[Reading text]
****************************************
Avoid areas by type?

Hey, i am starting to play around with the graphhopper api (http://148.251.46.152:8989/maps/)
is there any way to avoid areas by type? So for example avoid landuse:residential?

thanks in advance!!

Cheers

I came up with this here, but it seems that this is a wrong idea… …at least i get the error: “Error response: cannot process input”

areas:
  stadt:
    features: 
      properties: {
        landuse: forest}

priority:
  area_stadt: {1}

So is there an other way?

This is not yet possible. But it is an interesting idea. Also it would be probably nice to avoid server-side predefined areas by name, so that not all requests have to include the lengthy GeoJSON for every request.

Ahhh :wink: then it makes sense why this would not work^^
Would it make any sense to create a github request? or what would be the way?

I used road names to block. I am actually a very novice learner and hope that it was right way to do. Anyway…I extended CarFlagEncoder and added 2 lines of code:

if (way.hasTag(“name”, “RoadName”)
return EncodingManager.Access.CAN_SKIP;

Yes, sure.

I used road names to block.

This is not the best way as it will be slower than with other approaches like marking the roads in a preprocessing step with a certain boolean value.

Hey, thanks for that super fast reply!
i tried to do that here… sorry in advance if that was the wrong section…

Cheers!

This is not the best way as it will be slower than with other approaches like marking the roads in a preprocessing step with a certain boolean value.

Would you mind to give me an example? I mean where to add that information?

The problem is that this is a relation and we currently have only special support for turn relations (see OSMTurnRelationParser). So there are two separate changes required:

  1. parsing areas and storing them somewhere and somehow and
  2. e.g. in a postprocessing step use this information to mark every edge with landusage=forest.

Regarding the 2nd step: usually this information is directly obtained from OSM way tags. See e.g. OSMGetOffBikeParser or OSMRoadClassParser. But you would feed this info from some existing polygons and create e.g. a new Landuse enum to be used as an EnumEncodedValue, see e.g. RoadClass. So a bit suboptimal as a first contribution. But once you have this as an EnumEncodedValue you can use it in a custom weighting.
****************************************
Could you rewrite the GraphHopper thread from "1. parsing areas" through "a custom weighting.", renaming "polygons" to "shapes"?
****************************************
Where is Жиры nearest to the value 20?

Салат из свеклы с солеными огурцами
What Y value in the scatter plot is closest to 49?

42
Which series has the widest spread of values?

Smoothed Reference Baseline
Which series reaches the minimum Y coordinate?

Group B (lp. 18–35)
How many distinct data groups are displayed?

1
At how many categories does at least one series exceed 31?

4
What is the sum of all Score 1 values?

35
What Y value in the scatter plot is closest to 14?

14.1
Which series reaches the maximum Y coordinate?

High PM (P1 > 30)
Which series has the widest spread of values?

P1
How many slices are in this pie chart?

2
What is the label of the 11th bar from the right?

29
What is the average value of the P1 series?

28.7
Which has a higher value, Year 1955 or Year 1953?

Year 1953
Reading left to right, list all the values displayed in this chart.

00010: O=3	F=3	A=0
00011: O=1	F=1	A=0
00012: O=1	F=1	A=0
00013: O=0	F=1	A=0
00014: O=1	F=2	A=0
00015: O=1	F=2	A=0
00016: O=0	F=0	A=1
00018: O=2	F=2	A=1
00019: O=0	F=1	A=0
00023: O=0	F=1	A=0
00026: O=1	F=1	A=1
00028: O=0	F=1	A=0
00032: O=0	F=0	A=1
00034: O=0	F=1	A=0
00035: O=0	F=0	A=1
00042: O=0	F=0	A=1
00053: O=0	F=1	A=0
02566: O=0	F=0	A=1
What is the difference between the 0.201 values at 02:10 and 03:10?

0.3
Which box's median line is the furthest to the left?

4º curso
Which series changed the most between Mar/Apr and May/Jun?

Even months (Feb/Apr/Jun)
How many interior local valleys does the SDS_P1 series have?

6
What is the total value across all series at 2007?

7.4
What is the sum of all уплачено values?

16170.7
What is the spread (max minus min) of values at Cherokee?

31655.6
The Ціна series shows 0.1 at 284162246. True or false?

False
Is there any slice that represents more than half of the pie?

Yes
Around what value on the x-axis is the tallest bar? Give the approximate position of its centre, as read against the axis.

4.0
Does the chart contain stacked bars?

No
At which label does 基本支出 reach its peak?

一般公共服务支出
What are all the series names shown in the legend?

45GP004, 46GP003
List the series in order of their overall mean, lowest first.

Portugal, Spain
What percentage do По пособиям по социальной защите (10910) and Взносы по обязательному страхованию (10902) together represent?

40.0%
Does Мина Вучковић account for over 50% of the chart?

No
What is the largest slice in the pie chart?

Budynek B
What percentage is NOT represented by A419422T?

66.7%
****************************************
[Response area]
1. parsing areas and storing them somewhere and somehow and
  2. e.g. in a postprocessing step use this information to mark every edge with landusage=forest.

Regarding the 2nd step: usually this information is directly obtained from OSM way tags. See e.g. OSMGetOffBikeParser or OSMRoadClassParser. But you would feed this info from some existing shapes and create e.g. a new Landuse enum to be used as an EnumEncodedValue, see e.g. RoadClass. So a bit suboptimal as a first contribution. But once you have this as an EnumEncodedValue you can use it in a custom weighting.